An alternative to the algorithm in the previous section is to simulate many rolls of the dice, store those results, and then analyze the rolls to determine which games were won or lost. With this approach, you call the RollDice module with an argument that is large enough to complete the desired number of games. (Again, the potential problem is that it might not be obvious how many rolls are sufficient.) The following statements use this approach:

/* simulate the game of craps: second approach
   More efficient: one call to the random number routine*/
call randseed(54321);
NumGames = 1e5;
N = 4*NumGames;                   /* 1. Determine number of rolls  */
rolls = RollDice(N);
                                  /* 2. Allocate results vectors   */
Results = j(NumGames, 1, 0);      /* win/loss status of each game  */
rollsInGame = j(NumGames, 1, 1);  /* how many rolls in each game?  */
Points      = j(NumGames, 1, .);  /* "point" for each game?        */
howEnded = j(NumGames, 1, "       "); /* "natural", "craps", ...   */
rollIdx = 1;
do i = 1 to NumGames;
   count = 1;
   roll = rolls[rollIdx];         /* 3. Keep track of current roll */
   if roll=7 | roll=11 then do;
      game = 1;                   /* won by a "natural"            */
      howEnded[i] = "natural";
   end;
   else if roll=2 | roll=3 | roll=12 then do;
      game = 0;                   /* lost (rolled "craps")         */
      howEnded[i] = "craps";
   end;
   else do;
      game = .;                   /* game is not yet determined    */
      thePoint = roll;            /* establish the point           */
      do while (game = .);        /* keep rolling                  */
         rollIdx = rollIdx + 1;   /* examine next roll             */
         roll = rolls[rollIdx];
         if roll = 7 then
            game = 0;             /* roll seven?
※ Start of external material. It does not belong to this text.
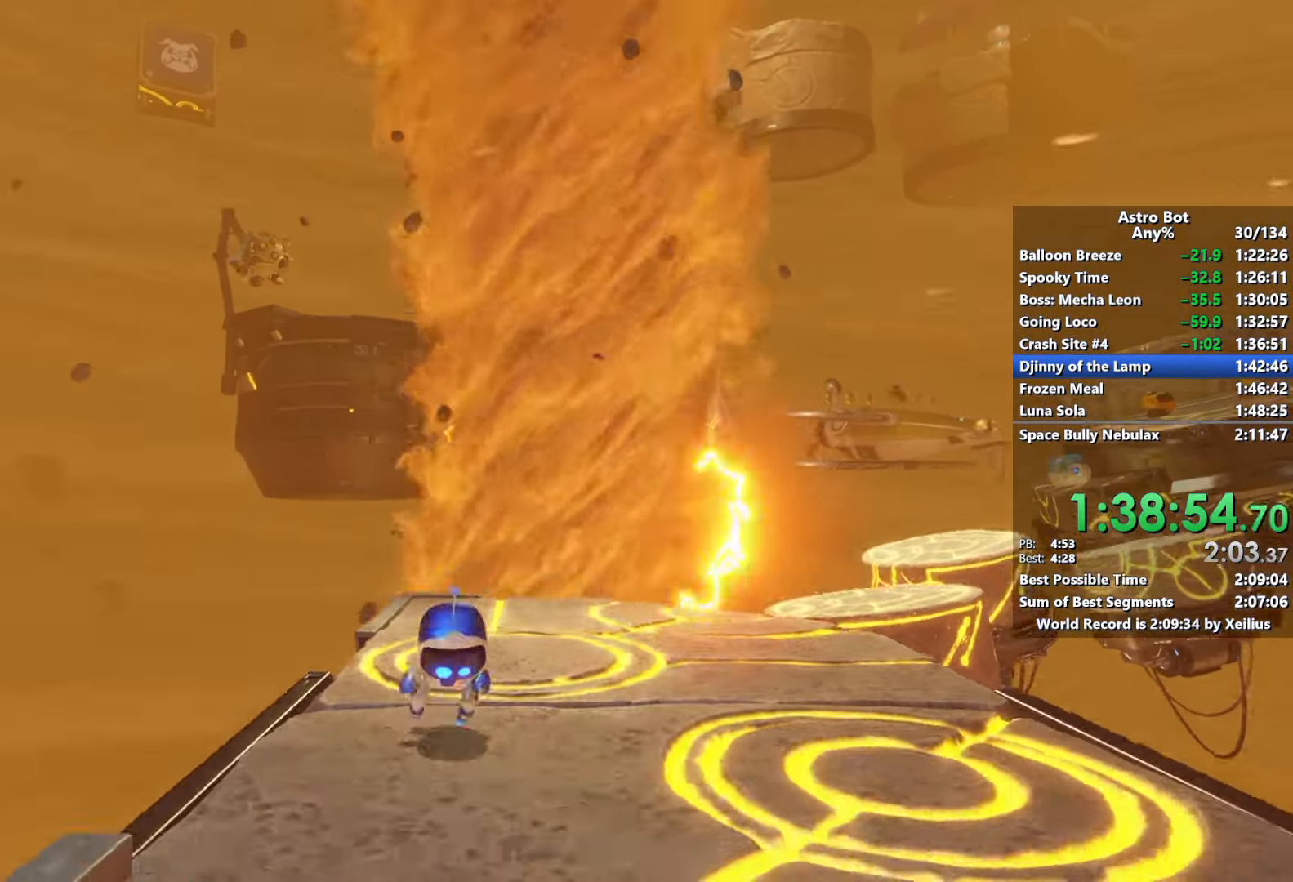
{"buttons": [], "left_stick": "up-right", "right_stick": "center", "events": [[34, "CROSS", "up"], [100, "CROSS", "down"], [250, "CROSS", "up"], [317, "SQUARE", "down"], [334, "CROSS", "down"], [467, "CROSS", "up"], [467, "SQUARE", "up"]]}
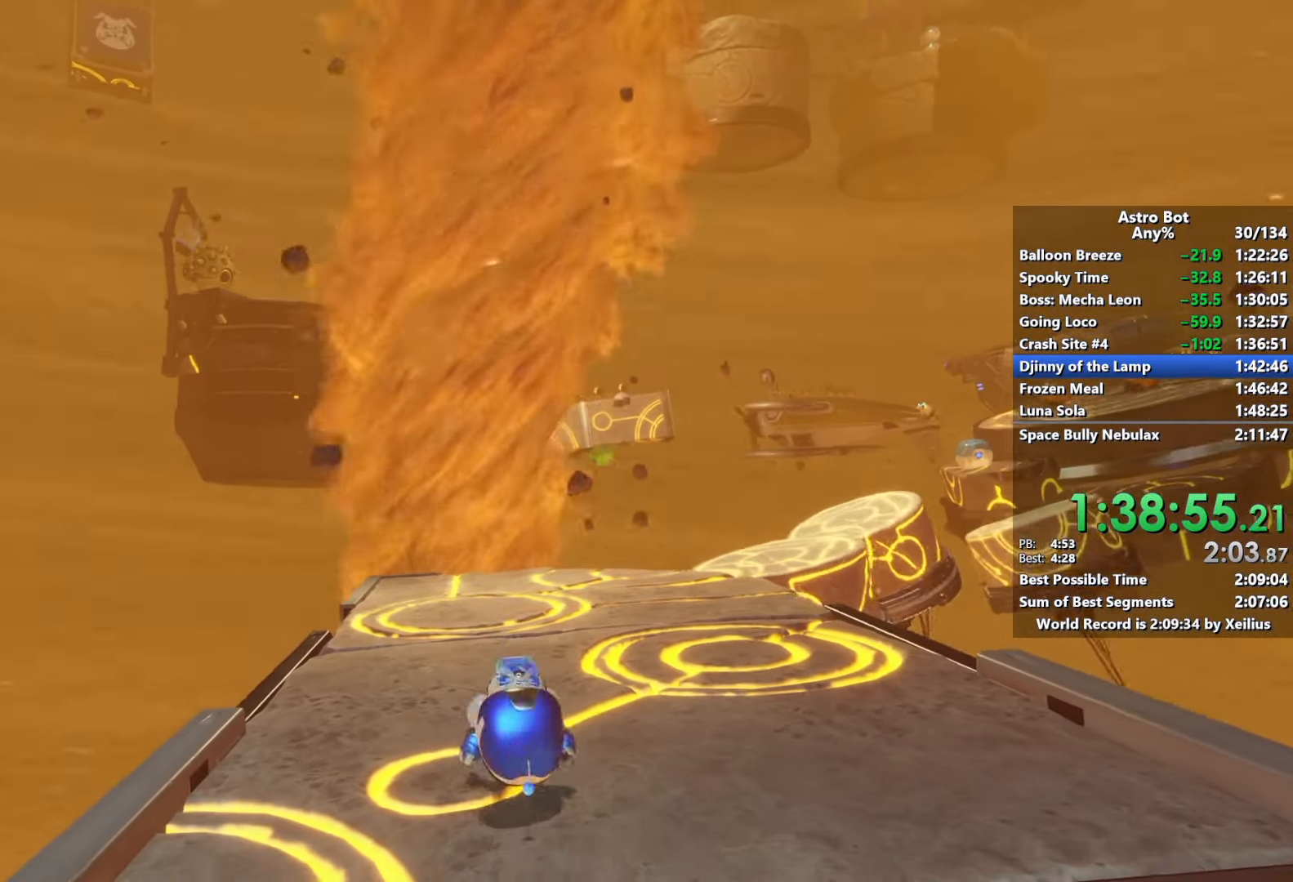
{"buttons": ["CROSS", "SQUARE"], "left_stick": "up-right", "right_stick": "center", "events": [[50, "CROSS", "down"], [84, "SQUARE", "down"], [167, "CROSS", "up"], [200, "SQUARE", "up"], [250, "CROSS", "down"], [267, "SQUARE", "down"], [384, "CROSS", "up"], [384, "SQUARE", "up"], [467, "CROSS", "down"], [484, "SQUARE", "down"]]}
Lost!             */
         else if roll = thePoint then
            game = 1;             /* make the point? Won!          */
         count = count + 1;
      end;
      Points[i] = thePoint;       /* 4. Record results (won/lost)  */
      howEnded[i] = choose(game,"point-Won","point-Lost");
   end;
   Results[i] = game;
   rollsInGame[i] = count;
   rollIdx = rollIdx + 1;
end;

The revised program is about 40% faster than the previous approach. The algorithm in this section has a few differences from the previous algorithm:

  1. How can you determine how many rolls you will need for the simulation? You can either use probability theory or you can simulate a small number of games using the algorithm in the previous section and estimate the average number of rolls per game. In either case, you can determine that the expected number of rolls per game is about 3.37. To be on the safe side, round this up to 4 and estimate that 4*NumGames rolls is sufficient to simulate the requested number of games.

  2. Allocate vectors to hold the results. This is done outside of the main loop. In addition to keeping track of the wins and losses, this program also counts how many rolls were required to determine the game (in the vector rollsInGame), what the "point" (if any) was for each game (in Points), and whether the game was determined by rolling a natural, craps, winning a point, or losing a point (in howEnded).

  3. Use the integer rollIdx to keep track of the current roll.

  4. Every time that a game is determined, the various results for that game are recorded in the relevant vectors.

You can estimate the probability of winning the game by calculating the proportion of games won in the simulation. The expected number of rolls is estimated by the mean number of rolls per game in the simulation. These estimates are computed by the following statements and are shown in Figure 13.10.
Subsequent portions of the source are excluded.